August William Derleth was born on February 24, 1909 in Sauk City, Wisconsin. He
earned a Bachelor of Arts from the University of Wisconsin – Madison in 1930.
Derleth was an editor, poet and a prolific writer. He began writing when he was 13
years old and wrote in several genres, including poetry, historical fiction, science
fiction, detective fiction, and biography. He founded a publishing company called
Arkham House in 1939 that exists today. Derleth was the literary editor and wrote
for the Capital Times of Madison from 1941-1960. He married Sandra Winters in 1953;
they had two children and divorced in 1959.

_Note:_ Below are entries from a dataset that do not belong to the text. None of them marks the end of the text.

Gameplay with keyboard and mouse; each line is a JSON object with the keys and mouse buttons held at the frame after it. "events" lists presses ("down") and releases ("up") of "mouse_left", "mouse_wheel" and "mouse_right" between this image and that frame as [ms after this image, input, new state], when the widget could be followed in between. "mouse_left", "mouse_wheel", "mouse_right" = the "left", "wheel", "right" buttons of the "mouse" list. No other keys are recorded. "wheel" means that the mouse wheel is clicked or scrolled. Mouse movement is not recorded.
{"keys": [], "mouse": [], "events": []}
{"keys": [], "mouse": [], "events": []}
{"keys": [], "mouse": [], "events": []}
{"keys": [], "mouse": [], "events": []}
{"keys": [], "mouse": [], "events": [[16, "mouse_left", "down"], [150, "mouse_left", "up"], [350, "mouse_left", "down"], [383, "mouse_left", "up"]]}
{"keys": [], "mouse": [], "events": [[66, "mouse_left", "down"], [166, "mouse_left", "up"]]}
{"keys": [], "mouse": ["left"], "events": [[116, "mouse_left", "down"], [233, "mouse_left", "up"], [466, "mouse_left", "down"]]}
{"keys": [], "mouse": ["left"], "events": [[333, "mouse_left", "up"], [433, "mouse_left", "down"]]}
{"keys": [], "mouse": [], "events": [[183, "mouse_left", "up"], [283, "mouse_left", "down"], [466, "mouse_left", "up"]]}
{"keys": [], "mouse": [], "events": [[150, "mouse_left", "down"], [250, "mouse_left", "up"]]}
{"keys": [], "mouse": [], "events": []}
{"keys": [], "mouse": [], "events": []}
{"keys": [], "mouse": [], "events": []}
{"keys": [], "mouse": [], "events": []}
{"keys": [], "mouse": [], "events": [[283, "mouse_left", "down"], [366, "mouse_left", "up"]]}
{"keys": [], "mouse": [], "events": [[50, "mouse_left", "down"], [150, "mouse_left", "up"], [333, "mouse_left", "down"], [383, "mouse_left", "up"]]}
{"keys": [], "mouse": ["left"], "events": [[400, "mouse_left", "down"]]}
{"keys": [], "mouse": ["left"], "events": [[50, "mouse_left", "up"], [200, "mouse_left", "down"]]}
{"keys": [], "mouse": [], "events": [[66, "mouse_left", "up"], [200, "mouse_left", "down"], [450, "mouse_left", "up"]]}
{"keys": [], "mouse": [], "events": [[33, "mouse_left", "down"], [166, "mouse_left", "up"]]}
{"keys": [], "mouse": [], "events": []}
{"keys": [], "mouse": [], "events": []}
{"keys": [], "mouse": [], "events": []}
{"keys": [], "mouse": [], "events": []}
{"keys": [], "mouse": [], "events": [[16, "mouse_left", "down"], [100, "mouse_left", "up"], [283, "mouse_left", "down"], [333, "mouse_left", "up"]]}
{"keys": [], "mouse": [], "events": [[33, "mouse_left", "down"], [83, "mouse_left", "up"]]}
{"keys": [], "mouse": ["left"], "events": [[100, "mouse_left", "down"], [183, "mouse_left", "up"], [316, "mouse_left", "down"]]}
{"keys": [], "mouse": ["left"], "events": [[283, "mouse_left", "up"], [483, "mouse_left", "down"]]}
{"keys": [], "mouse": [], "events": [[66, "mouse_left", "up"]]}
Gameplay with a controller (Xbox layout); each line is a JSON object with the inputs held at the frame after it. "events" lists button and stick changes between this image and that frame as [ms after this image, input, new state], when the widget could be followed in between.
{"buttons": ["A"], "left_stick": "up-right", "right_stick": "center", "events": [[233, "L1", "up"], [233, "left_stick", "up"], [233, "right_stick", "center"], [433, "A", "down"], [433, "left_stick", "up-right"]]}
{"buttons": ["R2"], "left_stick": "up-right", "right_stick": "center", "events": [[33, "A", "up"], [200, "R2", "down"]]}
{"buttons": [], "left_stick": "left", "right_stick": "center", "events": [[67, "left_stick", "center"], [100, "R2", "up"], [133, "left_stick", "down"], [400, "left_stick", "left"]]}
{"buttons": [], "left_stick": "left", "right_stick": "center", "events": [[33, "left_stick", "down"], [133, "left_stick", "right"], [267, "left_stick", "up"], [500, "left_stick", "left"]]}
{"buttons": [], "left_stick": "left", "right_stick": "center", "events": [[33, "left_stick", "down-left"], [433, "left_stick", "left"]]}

One of Derleth’s best known works is his series, Sac Prairie
Saga. It is an anthology of fiction, historical fiction, poetry, and
non-fiction naturalist works written to memorialize life in Wisconsin. After
publication of his first Sac Prairie novel, Still is the Summer Night, in 1937 he was awarded a
Guggenheim Fellowship in 1938 to continue the saga. His sponsors for the award were
highly respected University of Wisconsin English Professor Helen C. White, Nobel
Prize-winning novelist Sinclair Lewis, and poet Edgar Lee Masters. Over his lifetime
he authored around 150 books and many more poems and short stories. August Derleth
passed away July 4, 1971 in Sauk City, Wisconsin.